Rundgren, Jackson: contrasting efforts
Both Todd Rundgren and Joe Jackson have established reputations as stylistically diverse, artistically ambitious musicians who follow their muse in unexpected -- and sometimes off-putting -- directions. Both the creative cost and rewards of this willful individualism were apparent during Rundgren and Jackson's solo sets at their sold- out concert at the Cadillac Palace Theatre Saturday night.
Rundgren's persona as an eccentric pop music visionary has garnered him a devoted cult following since the early '70s, but his self- mocking, self-indulgent performance seemed determined to try the patience of even the most devoted fan. Complaining (and worse, explaining) that he was bothered by itching nose hair, incorporating a pseudo-soul man rap about Viking lovemaking into one song, marring his classic "Hello It's Me" with campy oversinging, and performing "Bang The Drum All Day" as a faux-Hawaiian tune, Rundgren was the model of the burnt-out pop musician past the point of caring.
He finally righted himself during the encore, when Jackson and Rundgren joined together, accompanied by the string quartet Ethel, to delivering strong renditions of the soulful "Pretending to Care" and art-rock epic "Black Mariah."
By comparison, Jackson gave an engaging, animated performance that united songs from his late '70s debut through last year.
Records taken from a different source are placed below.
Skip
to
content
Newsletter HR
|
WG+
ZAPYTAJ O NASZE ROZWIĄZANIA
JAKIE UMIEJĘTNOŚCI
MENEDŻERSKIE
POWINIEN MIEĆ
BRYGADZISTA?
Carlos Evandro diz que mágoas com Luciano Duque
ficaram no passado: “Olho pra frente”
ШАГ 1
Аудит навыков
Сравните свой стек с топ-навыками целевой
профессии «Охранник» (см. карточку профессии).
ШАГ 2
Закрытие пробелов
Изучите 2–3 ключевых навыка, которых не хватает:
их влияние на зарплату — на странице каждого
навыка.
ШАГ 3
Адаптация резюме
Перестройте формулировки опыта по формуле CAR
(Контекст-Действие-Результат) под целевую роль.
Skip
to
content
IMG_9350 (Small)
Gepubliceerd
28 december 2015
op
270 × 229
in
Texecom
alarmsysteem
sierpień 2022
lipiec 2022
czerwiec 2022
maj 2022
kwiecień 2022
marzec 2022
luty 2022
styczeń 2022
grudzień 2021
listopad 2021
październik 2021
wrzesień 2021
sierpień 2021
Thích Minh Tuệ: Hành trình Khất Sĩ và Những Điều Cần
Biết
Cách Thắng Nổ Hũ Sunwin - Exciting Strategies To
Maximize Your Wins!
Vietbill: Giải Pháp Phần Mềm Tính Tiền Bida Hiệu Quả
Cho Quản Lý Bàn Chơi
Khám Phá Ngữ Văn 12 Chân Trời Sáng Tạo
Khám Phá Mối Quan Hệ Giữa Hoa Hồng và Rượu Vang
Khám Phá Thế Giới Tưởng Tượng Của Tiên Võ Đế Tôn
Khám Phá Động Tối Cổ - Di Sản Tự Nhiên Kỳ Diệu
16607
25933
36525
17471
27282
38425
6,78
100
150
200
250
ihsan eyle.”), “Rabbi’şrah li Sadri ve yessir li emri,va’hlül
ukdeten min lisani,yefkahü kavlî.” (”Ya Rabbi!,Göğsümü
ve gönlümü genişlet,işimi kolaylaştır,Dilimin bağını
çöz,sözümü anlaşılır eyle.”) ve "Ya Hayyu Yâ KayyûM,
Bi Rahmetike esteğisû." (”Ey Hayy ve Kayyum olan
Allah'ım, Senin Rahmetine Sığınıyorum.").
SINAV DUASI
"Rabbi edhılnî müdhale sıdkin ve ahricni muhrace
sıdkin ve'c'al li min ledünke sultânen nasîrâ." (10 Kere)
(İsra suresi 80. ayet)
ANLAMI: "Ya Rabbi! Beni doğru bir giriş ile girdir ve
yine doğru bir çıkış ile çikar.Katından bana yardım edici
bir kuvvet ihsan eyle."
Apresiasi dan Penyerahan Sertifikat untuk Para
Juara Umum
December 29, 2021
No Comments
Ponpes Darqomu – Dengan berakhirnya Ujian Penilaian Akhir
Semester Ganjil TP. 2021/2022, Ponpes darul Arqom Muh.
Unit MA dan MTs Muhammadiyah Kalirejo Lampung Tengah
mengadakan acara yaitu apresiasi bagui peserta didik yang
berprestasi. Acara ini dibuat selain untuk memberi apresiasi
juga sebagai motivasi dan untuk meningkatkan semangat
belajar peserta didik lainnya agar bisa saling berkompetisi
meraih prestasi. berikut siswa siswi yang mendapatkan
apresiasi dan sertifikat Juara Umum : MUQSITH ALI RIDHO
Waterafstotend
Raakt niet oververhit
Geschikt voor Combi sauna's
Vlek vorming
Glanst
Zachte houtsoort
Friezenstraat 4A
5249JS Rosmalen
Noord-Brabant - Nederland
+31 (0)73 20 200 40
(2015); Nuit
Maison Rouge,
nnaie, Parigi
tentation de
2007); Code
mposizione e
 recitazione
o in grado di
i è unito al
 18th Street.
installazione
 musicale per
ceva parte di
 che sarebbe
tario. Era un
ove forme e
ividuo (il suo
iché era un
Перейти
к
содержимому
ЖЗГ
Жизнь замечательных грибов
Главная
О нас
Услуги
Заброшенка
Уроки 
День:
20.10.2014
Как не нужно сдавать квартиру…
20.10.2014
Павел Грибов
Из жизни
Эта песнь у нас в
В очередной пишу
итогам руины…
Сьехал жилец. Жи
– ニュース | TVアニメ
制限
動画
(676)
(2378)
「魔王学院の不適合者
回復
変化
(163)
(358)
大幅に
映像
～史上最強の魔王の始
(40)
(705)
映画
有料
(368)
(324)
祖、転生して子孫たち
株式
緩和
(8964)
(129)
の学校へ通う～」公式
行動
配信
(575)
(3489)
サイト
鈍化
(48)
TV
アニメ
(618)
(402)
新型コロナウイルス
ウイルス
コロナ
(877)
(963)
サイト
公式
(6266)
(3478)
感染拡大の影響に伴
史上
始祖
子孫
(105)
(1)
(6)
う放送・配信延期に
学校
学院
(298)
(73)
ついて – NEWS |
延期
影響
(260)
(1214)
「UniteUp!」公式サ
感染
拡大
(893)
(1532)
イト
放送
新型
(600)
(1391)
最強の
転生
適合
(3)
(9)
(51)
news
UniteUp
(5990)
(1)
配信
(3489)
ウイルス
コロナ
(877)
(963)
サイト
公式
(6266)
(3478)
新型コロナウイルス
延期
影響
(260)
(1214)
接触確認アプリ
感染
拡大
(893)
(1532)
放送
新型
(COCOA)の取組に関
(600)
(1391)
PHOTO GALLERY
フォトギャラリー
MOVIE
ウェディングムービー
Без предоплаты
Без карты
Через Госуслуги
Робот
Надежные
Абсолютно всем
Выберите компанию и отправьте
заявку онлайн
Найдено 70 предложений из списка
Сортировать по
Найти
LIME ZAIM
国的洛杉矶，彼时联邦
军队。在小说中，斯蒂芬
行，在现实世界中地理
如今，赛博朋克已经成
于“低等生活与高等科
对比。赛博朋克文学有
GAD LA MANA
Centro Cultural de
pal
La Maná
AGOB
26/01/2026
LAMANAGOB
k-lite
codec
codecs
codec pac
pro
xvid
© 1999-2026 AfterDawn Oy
His piano playing found a common ground between jazz and chamber music as he built his songs on rolling bass chords that recalled the "Peanuts" theme and right-hand arabesques.
Stripped of a band's accompaniment, Jackson's melodies were revealed as closer to show tunes than pop music, but he sang them with a rocker's intensity, wittily presenting himself as a sensitive male struggling with masculine gender roles ("It's Different for Girls," "Real Men") and balancing cynicism and romantic hopefulness (the touching "Love at First Light"), and above all as a thoughtful songwriter still passionately committed to his art.